On Monday, the Marshall Islands Nitijela, or parliament, will vote on whether to unseat Hilda Heine, the first and only female head of state in the Pacific, after eight senators brought the motion against her.
According to the motion, plans by Dr Heine's administration to introduce a cryptocurrency as legal tender had tainted the Marshall Islands' reputation.
It also accused her administration of giving unequal treatment to the country's outer islanders.
Senator Casten Nemra, who introduced the motion, said the government had also failed to investigate about US$1 billion illegally removed from the Marshall Islands Trust Fund last year.
Dr Heine told RNZ Pacific the outlined reasons for the no confidence vote were a “smokescreen”, attempting to disguise the real issue at hand.
“The vote of no confidence is about the so-called Rongelap Atoll Special Administrative Region, or RASA scheme, which is an effort by certain foreign interests to take control of one of our atolls and turn it into a country within our own country,” she said.
Those foreign interests, she said, were Chinese.
The RASA scheme is an ambitious plan for Rongelap, including a new tax-free shipping port and perks for offshore companies registered in the atoll.
The scheme was unveiled at the Asia World Expo in Hong Kong in April before thousands of investors.
It is a joint-effort between Chinese businessman and Marshallese citizen Cary Yan, the parliamentary speaker, Kenneth Kedi, and Kessai Note, a senator and former president of the Marshall Islands.
The project is understood to have backing from other senators in the Nitijela, including those who signed the no confidence motion.
Draft legislation for the special region, which was recently rejected by Dr Heine's government, would have made the atoll exempt from certain financial provisions of Marshall Islands law.
However the government was concerned it would breach the country's international financial transparency commitments and lead to money laundering.
Dr Heine said she had no evidence that Chinese state interests were involved in the project, but that her government had no way of ensuring China would not make a grab for Rongelap and claim it as its own if the project was allowed to go ahead.

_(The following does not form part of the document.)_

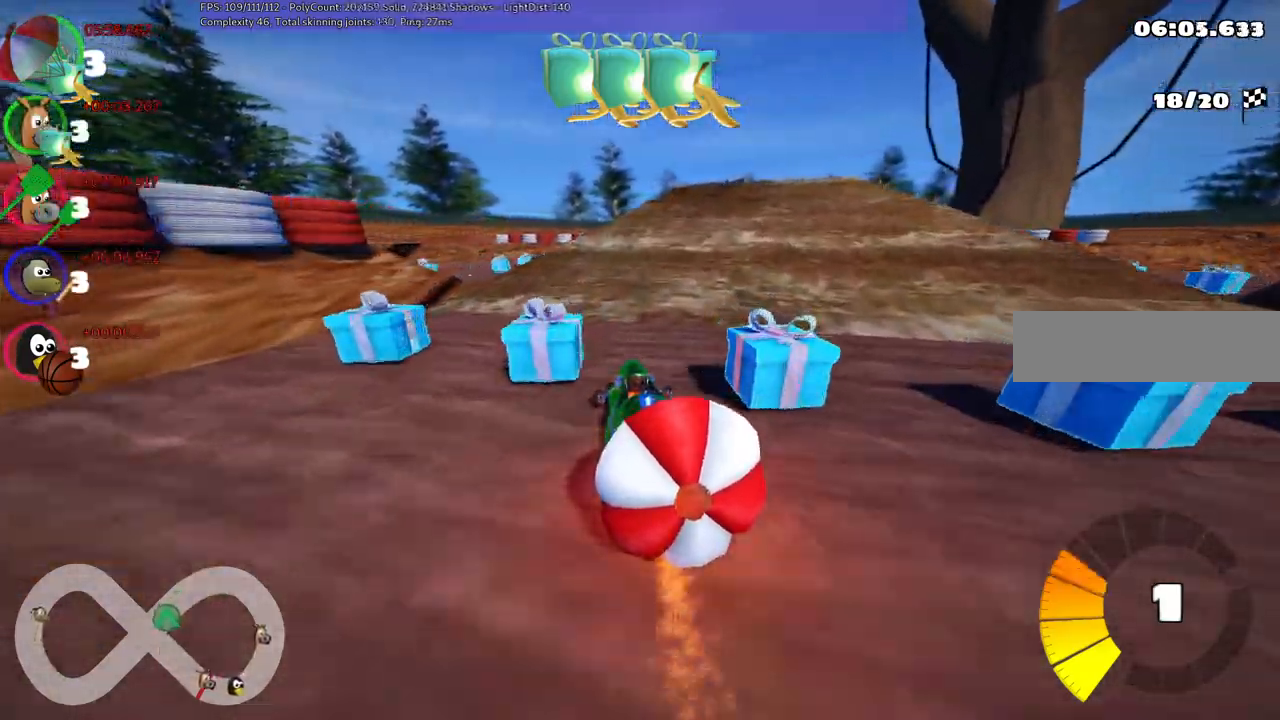
{"keys": ["up"], "events": [[317, "right", "up"]]}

“We have to be cautious knowing what the geopolitical situation is in the Pacific region, and I think it's important for the government to do its own due diligence and make sure that the sovereignty of the Pacific is secure,” she said.
RASA's backers, including local government officials in Rongelap, had been influenced by Chinese interests to make the no confidence motion in order to push for the project to go ahead, Dr Heine said.
The Marshall Islands remains one of Taiwan's dwindling diplomatic allies, which are under increasing pressure from China to recognise Beijing over Taipei.
“We are a small country and it is easy for foreign elements to influence individual people, and so I think that the more education and information that we share with the public the better so we can see initiatives for what they are,” Dr Heine said.
Kedi, the parliamentary speaker and senator for Rongelap, said there was no connection between Rongelap and the no confidence motion.
But observers said Dr Heine's opponents had focused their efforts on issues more likely to succeed in unseating the president, rather than basing the vote on an investor proposal which few people would be familiar with.
“This is a flashpoint in the whole development of the motion of no confidence even though it is not one of the five points that Senator Nemra outlined in his speech supporting the motion,” said Giff Johnson, editor of the Marshall Islands Journal.
Dr Heine said she had every confidence her coalition would survive the vote on Monday.
“If you were to take a poll today, my guess is that over 60 percent of the Marshallese [parliament] would come out against the vote of no confidence, because they know it is baseless,” he said.